# Task item:
Answer these questions using the news release below.
1. In which city is the federal fraud trial against R. Allen Stanford taking place?
2. How much in obligations remains on the Kodak Theatre naming rights contract?
3. With which firm is bankruptcy attorney Mark Ralston associated?

━━━━━ Excerpted text

|Androvett NewsWire: February 23, 2012: Stanford Testimony | Naming Rights | Insurance Fraud|
|February 23, 2012 11:44 am|
Potential Stanford Testimony Looms Large
Jurors in the Houston federal fraud trial against R. Allen Stanford will put a premium on what Stanford may say or do on the stand in his own defense, says local white collar criminal defense attorney and former prosecutor Philip Hilder. “If Stanford takes the stand as his defense attorney promised, then jurors will weigh everything else they’ve seen and heard against their perception of Stanford’s own credibility,” says Hilder. “The defense will hope to make him seem like a man of humble rural Texas beginnings who built an honest empire through his own hard work, while the prosecution will try to portray him as a manipulative, out-of-touch elitist who did not care about the people who lost billions of dollars in their dealings with him.” For more information, contact Mary Flood at 800-559-4534 or [email protected].
Naming Rights Can Be Burdensome in Long Run
While Fort Worth-based American Airlines grapples with its bankruptcy reorganization, it’s uncertain what will come of the company’s long-term naming rights obligations for the American Airlines Center in Dallas and other facilities that carry the American Airlines banner. “A federal bankruptcy judge has allowed Kodak, which is embroiled in its own bankruptcy, to reject its naming rights deal for the theater in Los Angeles that hosts the Academy Awards show,” says bankruptcy attorney Mark Ralston of Dallas’ Taber, Estes, Thorne & Carr. Media reports indicate that creditors have declined to honor the remaining nine years on the Kodak Theatre naming rights contract, which amounts to $38 million in obligations. “Certainly, like any long-term contract, there is a risk that that the commitment will prove burdensome when a company buys naming rights,” says Ralston. But, as he points out, the purchase of naming rights can also result in great publicity for companies. For more information, contact Rhonda Reddick at 800-559-4534 or [email protected].

━━━━━━━━━━
━━━━━ Data excerpts

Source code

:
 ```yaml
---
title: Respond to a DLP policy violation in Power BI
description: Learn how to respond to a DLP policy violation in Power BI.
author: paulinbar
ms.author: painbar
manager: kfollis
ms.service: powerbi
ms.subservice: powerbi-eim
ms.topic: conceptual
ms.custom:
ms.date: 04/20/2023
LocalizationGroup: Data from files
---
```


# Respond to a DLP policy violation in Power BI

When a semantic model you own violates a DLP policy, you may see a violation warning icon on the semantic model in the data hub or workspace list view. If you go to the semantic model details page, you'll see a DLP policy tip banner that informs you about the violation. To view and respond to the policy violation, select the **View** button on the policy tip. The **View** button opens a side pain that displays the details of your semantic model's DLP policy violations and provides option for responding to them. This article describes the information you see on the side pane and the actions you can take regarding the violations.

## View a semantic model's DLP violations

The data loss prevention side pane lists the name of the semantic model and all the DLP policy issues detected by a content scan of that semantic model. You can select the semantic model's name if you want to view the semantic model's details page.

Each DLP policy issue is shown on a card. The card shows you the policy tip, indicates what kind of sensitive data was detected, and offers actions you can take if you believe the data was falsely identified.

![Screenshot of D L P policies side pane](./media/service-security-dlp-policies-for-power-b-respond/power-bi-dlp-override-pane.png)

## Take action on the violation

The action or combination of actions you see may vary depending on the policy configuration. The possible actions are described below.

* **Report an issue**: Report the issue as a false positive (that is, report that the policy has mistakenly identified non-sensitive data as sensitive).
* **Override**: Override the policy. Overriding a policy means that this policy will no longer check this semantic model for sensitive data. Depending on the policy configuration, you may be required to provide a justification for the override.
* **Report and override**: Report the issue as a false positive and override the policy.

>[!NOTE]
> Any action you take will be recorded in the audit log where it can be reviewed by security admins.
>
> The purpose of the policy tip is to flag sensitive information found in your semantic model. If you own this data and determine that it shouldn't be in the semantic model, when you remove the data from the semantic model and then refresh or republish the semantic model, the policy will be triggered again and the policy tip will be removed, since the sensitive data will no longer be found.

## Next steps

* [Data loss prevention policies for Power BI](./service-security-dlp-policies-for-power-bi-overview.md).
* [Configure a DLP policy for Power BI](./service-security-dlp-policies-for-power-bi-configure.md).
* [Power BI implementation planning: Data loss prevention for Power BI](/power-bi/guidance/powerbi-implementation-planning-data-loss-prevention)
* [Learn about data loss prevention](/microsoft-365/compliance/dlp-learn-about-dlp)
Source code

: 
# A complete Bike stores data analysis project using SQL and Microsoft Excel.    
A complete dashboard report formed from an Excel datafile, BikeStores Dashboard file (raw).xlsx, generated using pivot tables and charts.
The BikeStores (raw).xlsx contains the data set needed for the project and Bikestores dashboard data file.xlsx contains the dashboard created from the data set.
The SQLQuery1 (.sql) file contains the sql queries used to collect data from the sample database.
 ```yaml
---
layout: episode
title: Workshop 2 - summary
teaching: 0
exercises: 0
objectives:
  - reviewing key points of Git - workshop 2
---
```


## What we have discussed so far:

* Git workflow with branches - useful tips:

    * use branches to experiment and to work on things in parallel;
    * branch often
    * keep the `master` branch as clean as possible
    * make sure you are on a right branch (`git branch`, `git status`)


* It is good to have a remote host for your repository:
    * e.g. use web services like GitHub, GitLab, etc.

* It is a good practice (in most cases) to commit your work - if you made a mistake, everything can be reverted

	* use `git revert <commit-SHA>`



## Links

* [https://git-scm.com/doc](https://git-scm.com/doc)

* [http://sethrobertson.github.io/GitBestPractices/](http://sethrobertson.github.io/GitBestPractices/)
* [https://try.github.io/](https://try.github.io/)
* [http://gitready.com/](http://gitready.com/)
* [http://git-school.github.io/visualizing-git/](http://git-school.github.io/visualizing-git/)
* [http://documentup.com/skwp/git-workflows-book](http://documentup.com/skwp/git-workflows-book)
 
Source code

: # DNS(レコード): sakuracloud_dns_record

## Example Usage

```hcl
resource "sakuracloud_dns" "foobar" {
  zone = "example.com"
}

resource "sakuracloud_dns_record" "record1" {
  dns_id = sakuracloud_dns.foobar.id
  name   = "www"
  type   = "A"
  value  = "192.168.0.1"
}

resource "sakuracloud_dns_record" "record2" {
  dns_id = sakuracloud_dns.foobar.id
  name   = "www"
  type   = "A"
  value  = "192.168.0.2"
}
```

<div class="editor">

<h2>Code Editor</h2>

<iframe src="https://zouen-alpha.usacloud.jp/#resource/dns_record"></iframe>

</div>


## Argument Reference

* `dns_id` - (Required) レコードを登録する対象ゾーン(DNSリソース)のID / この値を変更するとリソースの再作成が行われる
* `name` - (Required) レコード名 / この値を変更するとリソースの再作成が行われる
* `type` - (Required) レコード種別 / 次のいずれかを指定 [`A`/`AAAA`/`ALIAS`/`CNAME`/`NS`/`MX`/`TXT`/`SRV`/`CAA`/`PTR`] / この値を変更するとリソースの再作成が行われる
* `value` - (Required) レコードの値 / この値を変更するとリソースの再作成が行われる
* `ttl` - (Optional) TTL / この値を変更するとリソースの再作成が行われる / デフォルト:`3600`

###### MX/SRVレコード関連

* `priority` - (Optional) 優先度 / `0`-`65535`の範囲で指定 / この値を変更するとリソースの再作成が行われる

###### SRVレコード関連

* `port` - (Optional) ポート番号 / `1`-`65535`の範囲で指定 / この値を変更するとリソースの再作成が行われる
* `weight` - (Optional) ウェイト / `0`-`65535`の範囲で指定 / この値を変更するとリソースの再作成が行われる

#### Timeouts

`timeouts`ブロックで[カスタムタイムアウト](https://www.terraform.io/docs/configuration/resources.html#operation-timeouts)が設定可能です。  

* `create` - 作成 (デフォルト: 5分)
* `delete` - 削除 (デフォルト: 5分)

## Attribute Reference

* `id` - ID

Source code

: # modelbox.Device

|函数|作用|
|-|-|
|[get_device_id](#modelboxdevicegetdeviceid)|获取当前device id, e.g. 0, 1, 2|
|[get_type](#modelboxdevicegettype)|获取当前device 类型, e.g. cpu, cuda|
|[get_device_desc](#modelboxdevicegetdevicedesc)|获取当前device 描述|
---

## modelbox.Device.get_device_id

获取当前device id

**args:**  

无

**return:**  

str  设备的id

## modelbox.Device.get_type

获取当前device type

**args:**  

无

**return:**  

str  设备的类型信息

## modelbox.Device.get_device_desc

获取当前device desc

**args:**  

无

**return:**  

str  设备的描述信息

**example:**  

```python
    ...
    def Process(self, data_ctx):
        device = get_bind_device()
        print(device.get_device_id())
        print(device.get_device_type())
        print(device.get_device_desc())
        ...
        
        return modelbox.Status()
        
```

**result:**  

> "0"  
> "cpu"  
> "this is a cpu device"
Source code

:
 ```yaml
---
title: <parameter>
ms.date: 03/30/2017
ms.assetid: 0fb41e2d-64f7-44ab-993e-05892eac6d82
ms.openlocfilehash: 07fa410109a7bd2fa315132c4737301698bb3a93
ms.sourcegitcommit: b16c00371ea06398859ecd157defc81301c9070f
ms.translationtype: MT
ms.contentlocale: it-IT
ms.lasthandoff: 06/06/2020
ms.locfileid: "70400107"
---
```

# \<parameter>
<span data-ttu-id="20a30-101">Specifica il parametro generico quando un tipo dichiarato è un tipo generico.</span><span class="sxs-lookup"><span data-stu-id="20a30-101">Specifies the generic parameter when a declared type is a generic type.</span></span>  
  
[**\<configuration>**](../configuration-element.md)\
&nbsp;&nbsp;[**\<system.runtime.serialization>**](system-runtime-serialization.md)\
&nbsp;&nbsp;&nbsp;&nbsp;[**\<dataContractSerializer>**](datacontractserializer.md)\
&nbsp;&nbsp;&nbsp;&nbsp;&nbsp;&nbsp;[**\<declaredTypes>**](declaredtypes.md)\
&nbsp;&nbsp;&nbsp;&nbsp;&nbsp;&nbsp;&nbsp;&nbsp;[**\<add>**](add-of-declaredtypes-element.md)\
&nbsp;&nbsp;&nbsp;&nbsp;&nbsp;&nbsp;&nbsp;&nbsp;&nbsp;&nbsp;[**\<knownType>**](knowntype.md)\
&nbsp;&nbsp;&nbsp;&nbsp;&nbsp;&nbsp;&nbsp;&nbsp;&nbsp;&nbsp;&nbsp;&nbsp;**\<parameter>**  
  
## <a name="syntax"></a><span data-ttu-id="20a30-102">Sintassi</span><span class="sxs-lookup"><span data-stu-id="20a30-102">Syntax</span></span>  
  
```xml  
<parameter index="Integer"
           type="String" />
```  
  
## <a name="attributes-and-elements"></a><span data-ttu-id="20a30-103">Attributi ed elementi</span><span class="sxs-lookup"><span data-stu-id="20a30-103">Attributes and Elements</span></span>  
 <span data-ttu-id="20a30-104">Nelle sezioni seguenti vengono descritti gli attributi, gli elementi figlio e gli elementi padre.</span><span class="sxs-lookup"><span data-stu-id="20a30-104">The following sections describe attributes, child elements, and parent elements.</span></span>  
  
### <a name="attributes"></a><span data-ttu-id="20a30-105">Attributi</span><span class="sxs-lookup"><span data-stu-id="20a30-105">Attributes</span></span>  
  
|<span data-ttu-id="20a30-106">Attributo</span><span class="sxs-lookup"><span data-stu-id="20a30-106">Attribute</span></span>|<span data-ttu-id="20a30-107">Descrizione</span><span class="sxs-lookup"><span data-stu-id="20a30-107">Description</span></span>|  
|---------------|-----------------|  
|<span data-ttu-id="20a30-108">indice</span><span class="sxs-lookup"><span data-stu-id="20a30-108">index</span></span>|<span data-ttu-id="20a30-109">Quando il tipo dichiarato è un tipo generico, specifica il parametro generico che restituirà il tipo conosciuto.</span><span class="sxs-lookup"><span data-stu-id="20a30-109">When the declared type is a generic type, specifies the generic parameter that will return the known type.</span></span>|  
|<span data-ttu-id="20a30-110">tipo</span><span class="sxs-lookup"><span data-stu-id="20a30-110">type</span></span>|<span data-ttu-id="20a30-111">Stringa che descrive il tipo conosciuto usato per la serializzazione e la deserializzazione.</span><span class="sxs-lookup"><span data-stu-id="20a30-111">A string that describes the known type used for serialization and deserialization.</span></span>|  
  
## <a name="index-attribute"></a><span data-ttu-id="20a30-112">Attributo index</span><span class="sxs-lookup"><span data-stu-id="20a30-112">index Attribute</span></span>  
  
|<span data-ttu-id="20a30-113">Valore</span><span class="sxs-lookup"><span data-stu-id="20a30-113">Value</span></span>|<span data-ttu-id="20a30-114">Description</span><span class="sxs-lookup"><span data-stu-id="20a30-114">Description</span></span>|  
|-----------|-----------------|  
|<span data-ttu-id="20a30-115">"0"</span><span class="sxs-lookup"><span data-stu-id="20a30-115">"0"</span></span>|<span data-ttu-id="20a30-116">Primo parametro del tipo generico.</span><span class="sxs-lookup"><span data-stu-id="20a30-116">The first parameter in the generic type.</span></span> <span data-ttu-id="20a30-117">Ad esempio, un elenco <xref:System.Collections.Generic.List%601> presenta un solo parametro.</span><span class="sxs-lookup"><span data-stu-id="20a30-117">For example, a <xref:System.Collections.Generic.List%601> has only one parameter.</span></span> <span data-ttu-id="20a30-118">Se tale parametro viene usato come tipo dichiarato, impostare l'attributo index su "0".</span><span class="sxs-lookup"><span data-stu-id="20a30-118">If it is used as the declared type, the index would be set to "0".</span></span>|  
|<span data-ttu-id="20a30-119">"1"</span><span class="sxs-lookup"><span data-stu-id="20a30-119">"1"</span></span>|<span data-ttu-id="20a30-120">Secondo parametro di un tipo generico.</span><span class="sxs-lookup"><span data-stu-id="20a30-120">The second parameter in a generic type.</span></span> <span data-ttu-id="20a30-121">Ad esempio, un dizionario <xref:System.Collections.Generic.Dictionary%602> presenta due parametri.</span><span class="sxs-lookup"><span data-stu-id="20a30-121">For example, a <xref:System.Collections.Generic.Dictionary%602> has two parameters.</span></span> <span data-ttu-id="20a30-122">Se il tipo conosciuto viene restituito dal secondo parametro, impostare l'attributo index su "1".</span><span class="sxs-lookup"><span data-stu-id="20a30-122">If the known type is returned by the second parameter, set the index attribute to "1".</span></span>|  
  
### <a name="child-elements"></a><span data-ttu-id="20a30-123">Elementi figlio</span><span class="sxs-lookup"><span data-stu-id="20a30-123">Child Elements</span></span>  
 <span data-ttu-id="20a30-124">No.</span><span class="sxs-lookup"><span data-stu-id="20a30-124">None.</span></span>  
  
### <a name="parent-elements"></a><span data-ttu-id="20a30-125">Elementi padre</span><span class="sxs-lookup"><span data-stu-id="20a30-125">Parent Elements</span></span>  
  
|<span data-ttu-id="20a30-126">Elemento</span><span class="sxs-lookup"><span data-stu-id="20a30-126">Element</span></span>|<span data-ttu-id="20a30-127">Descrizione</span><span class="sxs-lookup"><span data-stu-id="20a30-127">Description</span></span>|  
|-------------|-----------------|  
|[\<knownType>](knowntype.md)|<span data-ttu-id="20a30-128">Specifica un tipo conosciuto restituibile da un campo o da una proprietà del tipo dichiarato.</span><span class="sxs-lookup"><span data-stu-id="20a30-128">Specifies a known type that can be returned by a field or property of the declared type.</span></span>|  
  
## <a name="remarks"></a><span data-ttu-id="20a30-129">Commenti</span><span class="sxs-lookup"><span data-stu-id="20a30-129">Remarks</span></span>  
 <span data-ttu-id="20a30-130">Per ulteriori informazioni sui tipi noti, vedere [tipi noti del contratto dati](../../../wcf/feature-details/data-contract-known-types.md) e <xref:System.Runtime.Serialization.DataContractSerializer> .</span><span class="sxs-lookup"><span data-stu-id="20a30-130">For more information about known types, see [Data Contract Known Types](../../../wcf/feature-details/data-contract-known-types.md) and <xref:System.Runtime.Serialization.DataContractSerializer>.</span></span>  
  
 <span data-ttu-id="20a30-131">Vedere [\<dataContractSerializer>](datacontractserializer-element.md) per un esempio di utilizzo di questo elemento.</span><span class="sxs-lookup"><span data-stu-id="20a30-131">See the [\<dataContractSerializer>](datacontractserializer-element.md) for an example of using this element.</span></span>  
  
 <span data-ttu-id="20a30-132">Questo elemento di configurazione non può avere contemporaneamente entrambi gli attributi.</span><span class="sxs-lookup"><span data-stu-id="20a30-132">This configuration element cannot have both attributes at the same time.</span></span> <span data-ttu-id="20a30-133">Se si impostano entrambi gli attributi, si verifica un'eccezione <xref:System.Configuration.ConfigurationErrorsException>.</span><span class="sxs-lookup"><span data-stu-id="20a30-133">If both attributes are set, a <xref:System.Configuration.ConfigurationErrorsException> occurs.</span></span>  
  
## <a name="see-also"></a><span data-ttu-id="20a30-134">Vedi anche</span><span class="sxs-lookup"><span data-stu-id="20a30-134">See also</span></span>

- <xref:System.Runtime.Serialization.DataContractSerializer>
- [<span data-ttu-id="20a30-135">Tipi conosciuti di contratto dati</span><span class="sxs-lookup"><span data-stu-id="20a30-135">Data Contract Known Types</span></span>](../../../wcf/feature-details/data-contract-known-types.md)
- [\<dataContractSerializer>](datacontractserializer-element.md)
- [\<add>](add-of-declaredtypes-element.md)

━━━━━━━━━━

# Reply to the exercise:
1. Houston
2. $38 million
3. Taber, Estes, Thorne & Carr